**Passage shown:**
━━━━━━━━━━━━━━━━━━━━

Banco Itaú S.A. was a former Brazilian bank that merged with Unibanco on November 4, 2008, to form Banco Itaú Unibanco.

History
Banco Itaú began in 1945 under the name Banco Central de Crédito (Central Bank of Credit) and later changed its name to Banco Federal de Crédito (Federal Bank of Credit). In 1964, Banco Federal Itaú S.A. merged Banco Federal de Crédito and Banco Itaú, a rural bank belonging to a group originated in Itaú de Minas, in Minas Gerais state. Later that decade, Banco Itaú acquired Banco Sul Americano (1966) and Banco da América (1969).

In 2020, due to improper charges between 2008 and 2018, Itaú signed an agreement with the Central Bank of Brazil committing itself to returning 75.6 million Reais to its customers.

In the 1970s, it merged with Banco Aliança in Rio de Janeiro (1973), Banco Português do Brasil (1974), and Banco União Comercial (1974). In 1979, it opened its first operations abroad with a representative office in New York City and a subsidiary in Buenos Aires.

━━━━━━━━━━━━━━━━━━━━

**Work item A:**
Using the Banco Itaú article, decide whether each statement agrees with it, answering yes or no and quoting the words that decide it. (i) Banco Itaú started out in 1945 as Banco Central de Crédito. (ii) Itaú's first operations abroad were in London. (iii) Itaú signed its agreement with the Central Bank of Brazil in 2018.
**Work item B:**
Reproduce the part of the Banco Itaú article starting with "In 2020, due" and going on through "to its customers.".

(Dataset excerpts)
━━━━━━━━━━━━━━━━━━━━

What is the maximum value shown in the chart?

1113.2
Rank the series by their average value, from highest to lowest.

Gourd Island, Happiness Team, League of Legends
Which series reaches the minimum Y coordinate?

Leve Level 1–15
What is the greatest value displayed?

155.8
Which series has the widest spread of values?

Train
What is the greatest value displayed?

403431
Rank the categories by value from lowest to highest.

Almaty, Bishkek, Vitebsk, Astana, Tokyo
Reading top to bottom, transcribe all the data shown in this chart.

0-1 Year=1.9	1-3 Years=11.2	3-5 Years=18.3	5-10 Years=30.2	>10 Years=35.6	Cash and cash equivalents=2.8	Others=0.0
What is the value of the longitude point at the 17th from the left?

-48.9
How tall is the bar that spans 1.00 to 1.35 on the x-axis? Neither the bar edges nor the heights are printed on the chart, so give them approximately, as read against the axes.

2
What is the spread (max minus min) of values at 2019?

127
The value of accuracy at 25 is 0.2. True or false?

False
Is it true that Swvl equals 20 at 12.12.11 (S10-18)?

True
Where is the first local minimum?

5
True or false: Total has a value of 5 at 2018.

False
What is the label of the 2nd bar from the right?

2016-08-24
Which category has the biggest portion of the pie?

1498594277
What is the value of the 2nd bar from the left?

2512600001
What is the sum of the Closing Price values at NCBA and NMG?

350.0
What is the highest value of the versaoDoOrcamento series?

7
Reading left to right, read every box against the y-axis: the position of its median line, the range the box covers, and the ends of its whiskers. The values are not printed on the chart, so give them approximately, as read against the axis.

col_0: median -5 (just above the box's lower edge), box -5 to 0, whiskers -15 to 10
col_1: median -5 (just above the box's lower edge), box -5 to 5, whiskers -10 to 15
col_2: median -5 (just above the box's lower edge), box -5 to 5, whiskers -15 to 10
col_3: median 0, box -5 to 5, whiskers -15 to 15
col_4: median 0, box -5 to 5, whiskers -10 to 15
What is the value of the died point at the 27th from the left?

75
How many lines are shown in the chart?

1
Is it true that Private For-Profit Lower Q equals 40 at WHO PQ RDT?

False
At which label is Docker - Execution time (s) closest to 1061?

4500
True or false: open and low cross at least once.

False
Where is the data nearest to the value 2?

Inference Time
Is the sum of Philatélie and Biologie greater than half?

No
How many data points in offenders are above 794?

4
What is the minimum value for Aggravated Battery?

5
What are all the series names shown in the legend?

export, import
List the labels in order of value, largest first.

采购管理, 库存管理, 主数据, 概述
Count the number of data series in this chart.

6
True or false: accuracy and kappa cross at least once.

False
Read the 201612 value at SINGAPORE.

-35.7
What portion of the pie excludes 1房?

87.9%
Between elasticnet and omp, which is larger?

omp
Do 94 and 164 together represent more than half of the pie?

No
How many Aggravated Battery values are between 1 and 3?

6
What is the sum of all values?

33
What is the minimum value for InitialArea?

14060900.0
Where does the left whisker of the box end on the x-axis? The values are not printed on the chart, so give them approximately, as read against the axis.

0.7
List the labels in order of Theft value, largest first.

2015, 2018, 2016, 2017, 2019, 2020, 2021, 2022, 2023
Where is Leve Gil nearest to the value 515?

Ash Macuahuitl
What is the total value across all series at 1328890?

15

━━━━━━━━━━━━━━━━━━━━

**Expected answer A:**
(i) Yes: "Banco Itaú began in 1945 under the name Banco Central de Crédito"
(ii) No: "it opened its first operations abroad with a representative office in New York City and a subsidiary in Buenos Aires"
(iii) No: "In 2020, due to improper charges between 2008 and 2018, Itaú signed an agreement with the Central Bank of Brazil"

**Expected answer B:**
In 2020, due to improper charges between 2008 and 2018, Itaú signed an agreement with the Central Bank of Brazil committing itself to returning 75.6 million Reais to its customers.